— Start of Passage given —

It is this last idea that is debated amongst philosophers. Is the state or condition of “being dead” a bad thing or a good thing? When we consider the nature of futility, we find a reason to think it is a bad thing. And we find a reason to think, or at least hope, that there is life beyond the grave. 

The Nature of Futility

The intuition is that death, understood as the end of our existence, renders our lives futile. But what exactly is futility? Some action, event or desire is considered futile when its accomplishment or fulfillment is impossible. 

How does this connect to death? Answer: if life is the end of our existence (as the naturalist claims), then death renders some of the deep human longings of the heart futile, forever beyond our reach—and this creates in many of us a deep existential angst. On the other hand, if death is not our absolute end, but just a portal into the afterlife, then there is reason to hope. And there is reason to think that all of the deep longings of the human heart—for meaning, purpose, significance, love, justice, and more can be met. 

This highlights the importance of hope on the Christian story: because of Jesus and his resurrection, we have a “living hope” that one day all of our deep longings of the heart, for those who believe, will be satisfied. This is the good news of the gospel: death is not the end, and that perfect happiness is possible.

— End of Passage given —

The request →
Quote the passage on death and futility word for word, starting with "The intuition is" and going on through "fulfillment is impossible.".

— Start of Information supplied —

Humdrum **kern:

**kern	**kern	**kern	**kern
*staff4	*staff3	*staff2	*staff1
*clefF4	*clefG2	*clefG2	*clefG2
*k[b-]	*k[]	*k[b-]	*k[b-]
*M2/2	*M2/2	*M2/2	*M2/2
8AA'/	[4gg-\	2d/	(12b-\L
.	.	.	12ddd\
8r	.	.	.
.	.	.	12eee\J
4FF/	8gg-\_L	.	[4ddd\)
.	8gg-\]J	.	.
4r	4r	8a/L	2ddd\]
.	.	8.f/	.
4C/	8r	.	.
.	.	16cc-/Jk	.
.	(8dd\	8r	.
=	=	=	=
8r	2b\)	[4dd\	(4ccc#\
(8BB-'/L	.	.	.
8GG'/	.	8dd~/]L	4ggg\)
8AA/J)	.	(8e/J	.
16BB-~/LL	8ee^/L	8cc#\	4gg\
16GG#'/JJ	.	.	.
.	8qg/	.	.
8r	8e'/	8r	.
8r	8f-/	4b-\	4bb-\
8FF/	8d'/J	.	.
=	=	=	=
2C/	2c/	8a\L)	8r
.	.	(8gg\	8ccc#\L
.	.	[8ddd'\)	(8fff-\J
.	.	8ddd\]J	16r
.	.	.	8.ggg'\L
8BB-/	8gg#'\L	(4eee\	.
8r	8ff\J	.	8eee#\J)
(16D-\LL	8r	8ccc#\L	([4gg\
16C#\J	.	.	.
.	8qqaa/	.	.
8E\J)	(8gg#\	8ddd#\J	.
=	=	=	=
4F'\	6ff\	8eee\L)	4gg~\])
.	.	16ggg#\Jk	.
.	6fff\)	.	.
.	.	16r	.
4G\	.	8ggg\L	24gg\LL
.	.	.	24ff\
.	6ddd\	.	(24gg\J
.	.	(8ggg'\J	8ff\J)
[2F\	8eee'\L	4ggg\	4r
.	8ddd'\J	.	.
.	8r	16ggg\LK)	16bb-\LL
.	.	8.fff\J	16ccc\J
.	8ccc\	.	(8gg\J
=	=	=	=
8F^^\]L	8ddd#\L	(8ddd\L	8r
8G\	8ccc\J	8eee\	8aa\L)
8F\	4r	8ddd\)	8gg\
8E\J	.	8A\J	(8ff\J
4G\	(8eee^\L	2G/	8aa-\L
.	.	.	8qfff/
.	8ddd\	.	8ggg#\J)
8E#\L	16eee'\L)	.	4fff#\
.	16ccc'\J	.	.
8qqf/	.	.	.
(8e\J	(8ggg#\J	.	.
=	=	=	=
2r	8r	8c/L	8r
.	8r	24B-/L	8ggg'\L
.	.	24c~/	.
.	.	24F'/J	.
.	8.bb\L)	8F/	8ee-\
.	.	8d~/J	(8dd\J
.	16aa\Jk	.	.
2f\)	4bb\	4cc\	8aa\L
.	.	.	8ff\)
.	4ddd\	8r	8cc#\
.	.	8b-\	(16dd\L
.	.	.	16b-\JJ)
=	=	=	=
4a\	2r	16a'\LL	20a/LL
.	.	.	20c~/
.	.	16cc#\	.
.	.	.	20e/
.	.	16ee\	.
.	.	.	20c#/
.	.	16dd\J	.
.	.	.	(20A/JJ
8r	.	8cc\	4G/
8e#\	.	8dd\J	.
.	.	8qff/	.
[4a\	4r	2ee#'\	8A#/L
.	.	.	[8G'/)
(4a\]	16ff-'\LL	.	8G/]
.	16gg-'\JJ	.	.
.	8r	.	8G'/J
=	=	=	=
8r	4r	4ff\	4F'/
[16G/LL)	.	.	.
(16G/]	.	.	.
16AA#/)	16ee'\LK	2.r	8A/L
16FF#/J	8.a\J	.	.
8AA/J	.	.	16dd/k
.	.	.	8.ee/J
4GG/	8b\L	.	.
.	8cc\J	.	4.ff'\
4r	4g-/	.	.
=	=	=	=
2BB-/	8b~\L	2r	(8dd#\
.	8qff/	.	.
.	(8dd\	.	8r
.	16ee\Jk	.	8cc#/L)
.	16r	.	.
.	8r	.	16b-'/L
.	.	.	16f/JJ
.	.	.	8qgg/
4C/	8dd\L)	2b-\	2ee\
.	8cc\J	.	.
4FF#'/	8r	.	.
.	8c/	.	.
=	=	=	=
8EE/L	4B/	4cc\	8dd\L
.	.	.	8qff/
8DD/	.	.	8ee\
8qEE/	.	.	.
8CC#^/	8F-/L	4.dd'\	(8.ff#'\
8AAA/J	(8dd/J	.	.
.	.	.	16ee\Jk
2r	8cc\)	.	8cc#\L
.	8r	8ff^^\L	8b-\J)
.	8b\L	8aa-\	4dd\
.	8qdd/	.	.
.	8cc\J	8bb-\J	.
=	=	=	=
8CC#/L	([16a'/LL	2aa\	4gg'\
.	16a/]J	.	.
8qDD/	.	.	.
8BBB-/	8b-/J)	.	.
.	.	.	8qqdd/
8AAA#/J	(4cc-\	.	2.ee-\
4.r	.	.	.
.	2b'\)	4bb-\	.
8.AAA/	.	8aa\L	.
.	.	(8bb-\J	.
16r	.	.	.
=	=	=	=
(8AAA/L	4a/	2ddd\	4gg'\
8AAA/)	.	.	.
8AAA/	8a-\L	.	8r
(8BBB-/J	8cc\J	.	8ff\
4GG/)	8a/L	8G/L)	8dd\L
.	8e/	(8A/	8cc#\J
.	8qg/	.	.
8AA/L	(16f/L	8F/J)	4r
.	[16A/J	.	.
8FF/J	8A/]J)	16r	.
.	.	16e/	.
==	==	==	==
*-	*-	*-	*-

— End of Information supplied —

Full answer →
The intuition is that death, understood as the end of our existence, renders our lives futile. But what exactly is futility? Some action, event or desire is considered futile when its accomplishment or fulfillment is impossible.